El español es un idioma especialmente rico en lo que se refiere al lenguaje vulgar, transversal a cualquier estrato (incluso a algún académico de la RAE). En internet muchos lo usamos en nuestro día a día, y desde la llegada de los smartphone, además, todo el día. Y sin embargo, parece que hay un agente que está empeñado en impedírnoslo. Se llama Google.
Intentad escribir cualquier insulto estándar con el teclado predictivo de Android. No: efectivamente, no se puede. Ahora intentad añadirlo al diccionario. No, tampoco se puede, porque ya está en el diccionario, en una lista negra.

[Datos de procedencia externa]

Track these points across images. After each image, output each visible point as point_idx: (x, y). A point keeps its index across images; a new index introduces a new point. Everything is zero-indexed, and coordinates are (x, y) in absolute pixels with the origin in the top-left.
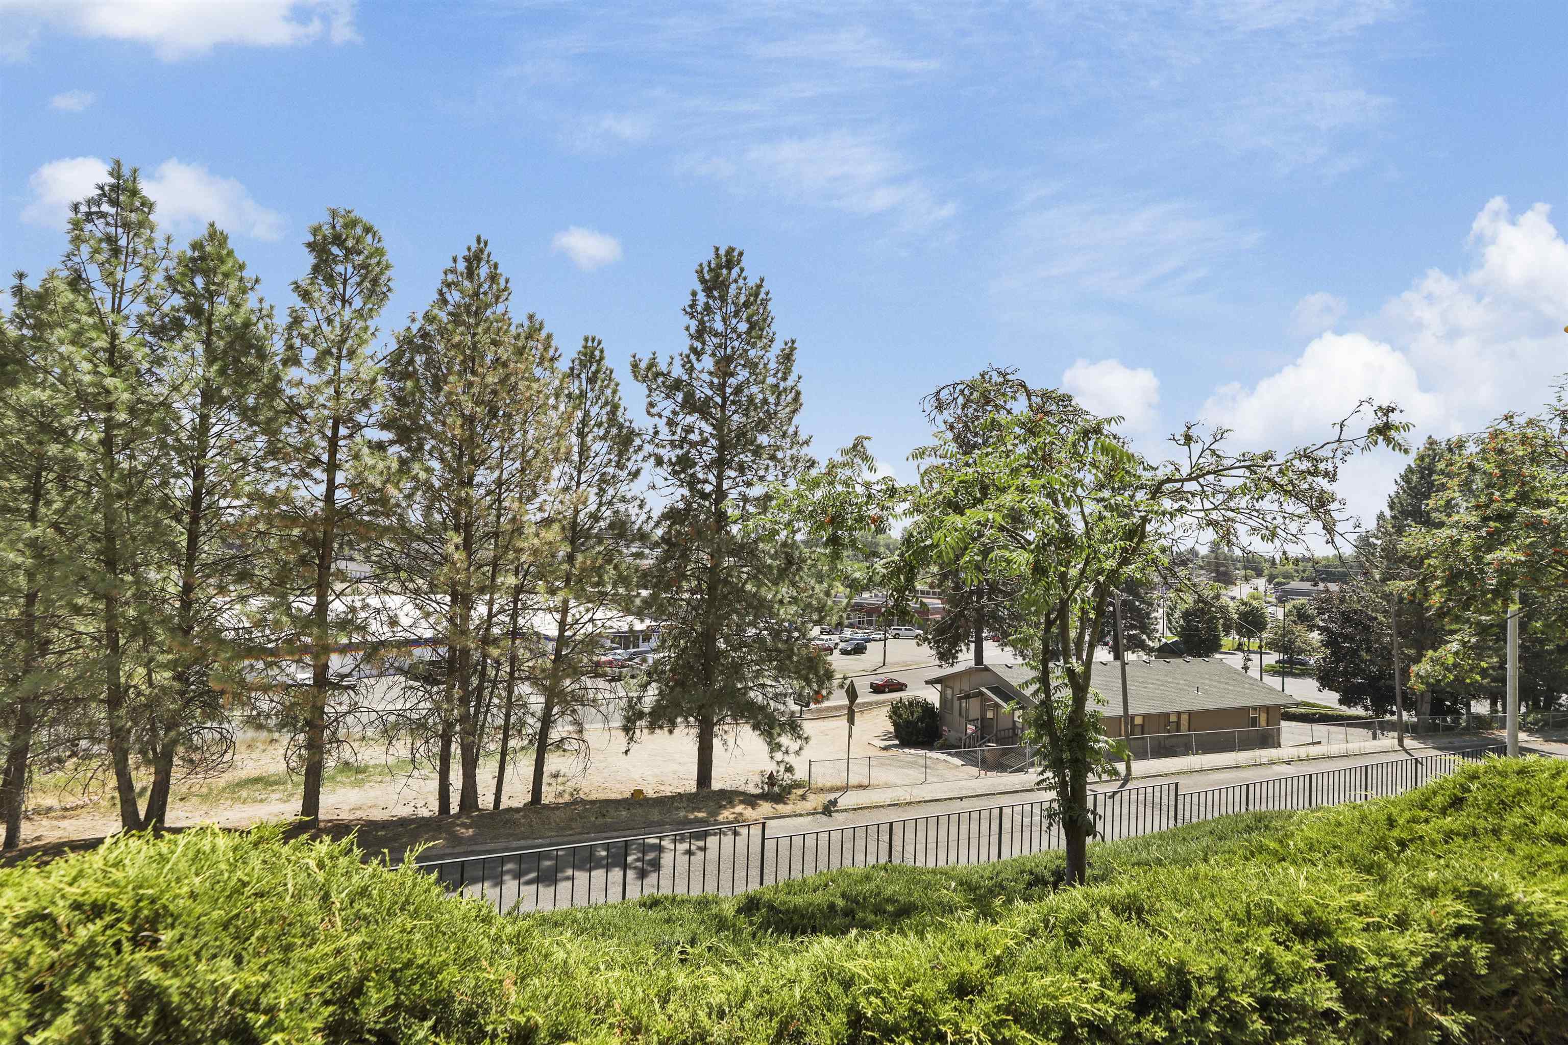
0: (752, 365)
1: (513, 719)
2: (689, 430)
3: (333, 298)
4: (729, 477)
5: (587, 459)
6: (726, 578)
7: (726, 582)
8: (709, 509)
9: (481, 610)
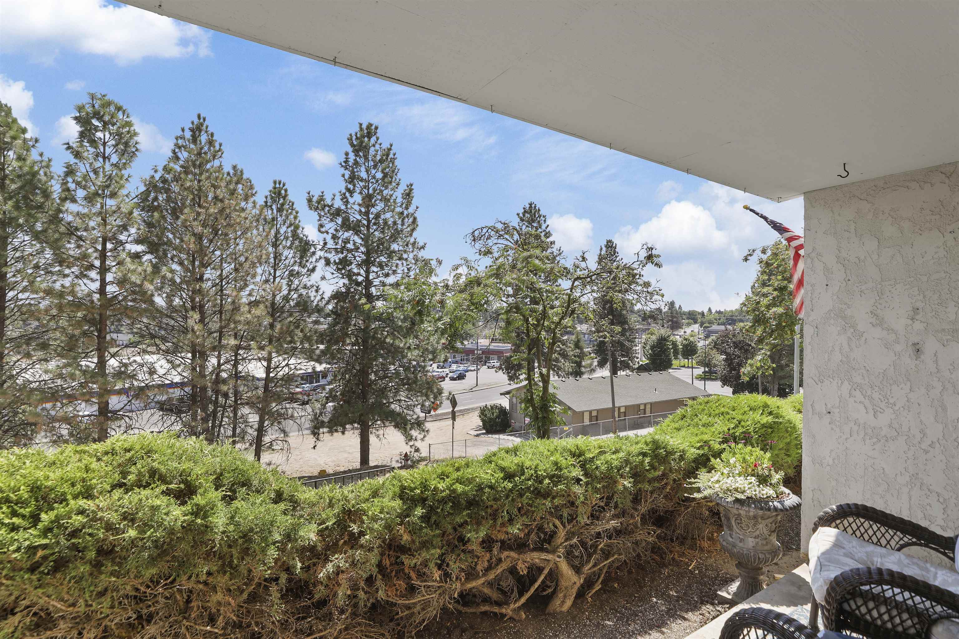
0: (386, 200)
1: (238, 431)
2: (347, 241)
3: (97, 156)
4: (373, 272)
5: (280, 260)
6: (374, 335)
7: (374, 338)
8: (361, 292)
9: (213, 361)
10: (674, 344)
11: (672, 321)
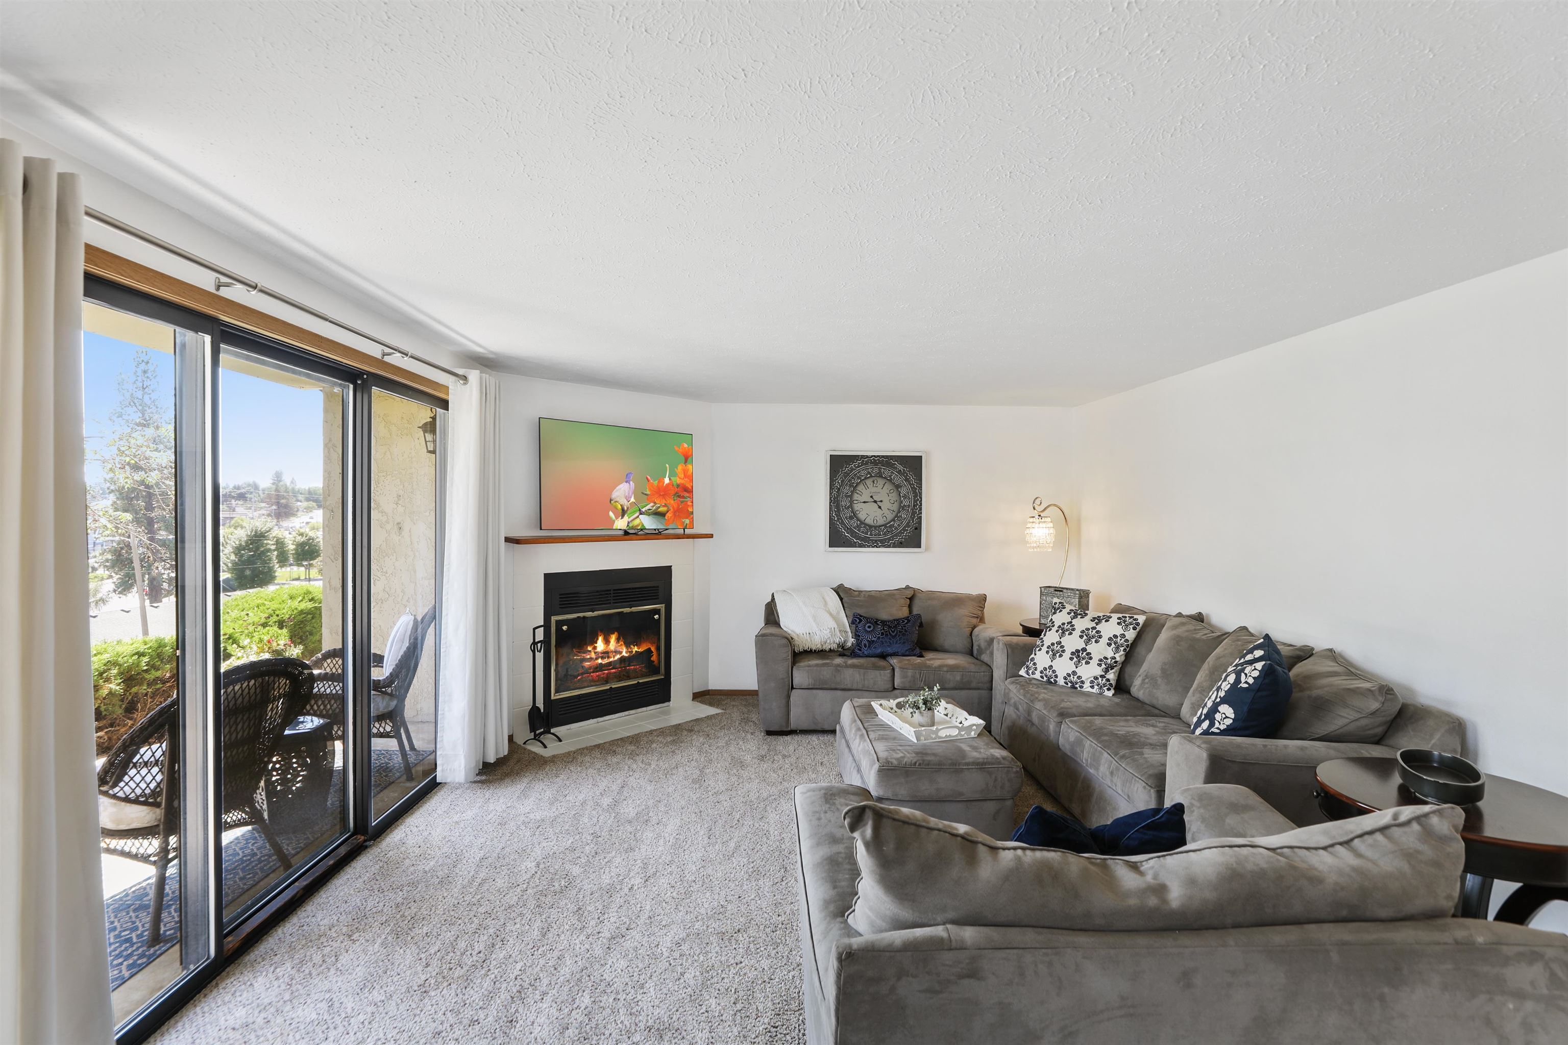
10: (280, 544)
11: (278, 504)
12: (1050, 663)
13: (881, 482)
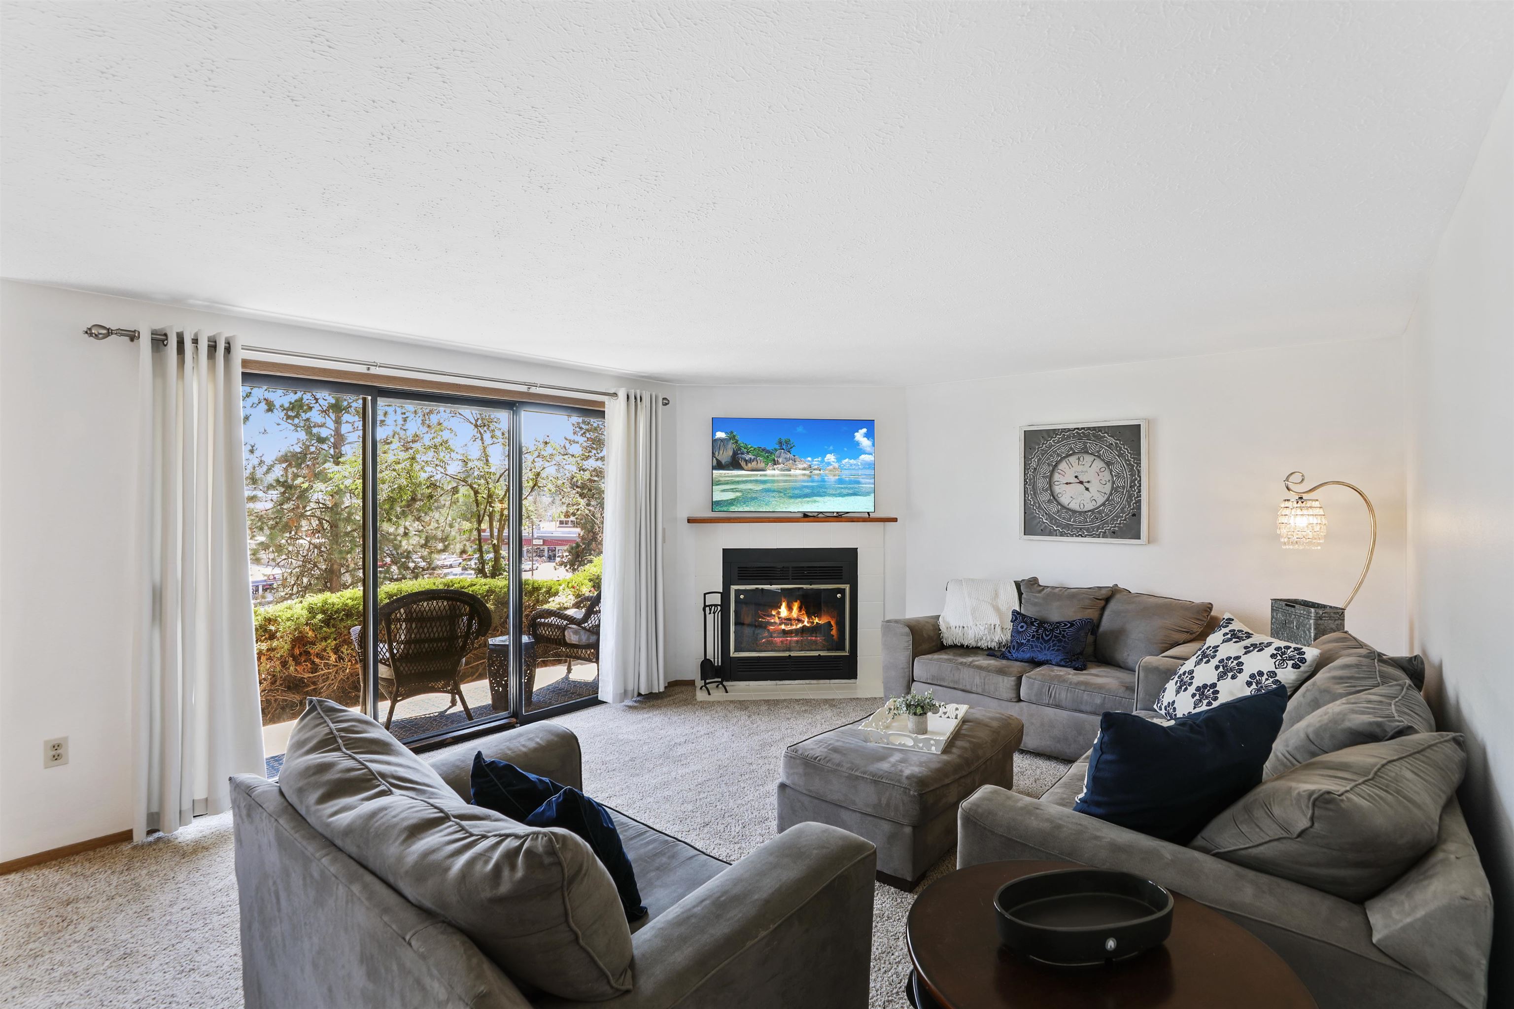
12: (1175, 698)
13: (1088, 458)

Y ahí tenemos a la cultura estadounidense imponiéndonos su conservadurismo lingüístico en nuestra vida cotidiana, sin que importe si eres de Oklahoma o de Albacete.
Es un ejemplo sencillo, irrelevante, de lo presuntuosos que pueden llegar a ser quienes diseñan los productos que utilizamos a todas horas. Al diseñar hay que tomar decisiones sobre temas que el usuario quizá no conoce y que repercutirán positivamente en su experiencia, pero esto no es sinónimo de poder imponerle valores. Apple, que busca, con su ecosistema cerrado, «una experiencia de usuario de calidad». Facebook o Twitter, restringiendo la libertad de los desarrolladores que tanto valor añadido les han aportado. O quizá no informarnos ninguna como es debido de lo que hacen con nuestra información.
Parece una tontería, pero es una cultura que impregna las compañías del mundo tecnológico: la de no respetar nuestra libertad. No caigamos en el relativismo, en justificarlas «porque son empresas». Defendamos nuestros derechos antes de que sea demasiado tarde. Dejadme hacer con mis aparatitos lo que yo quiera, gracias.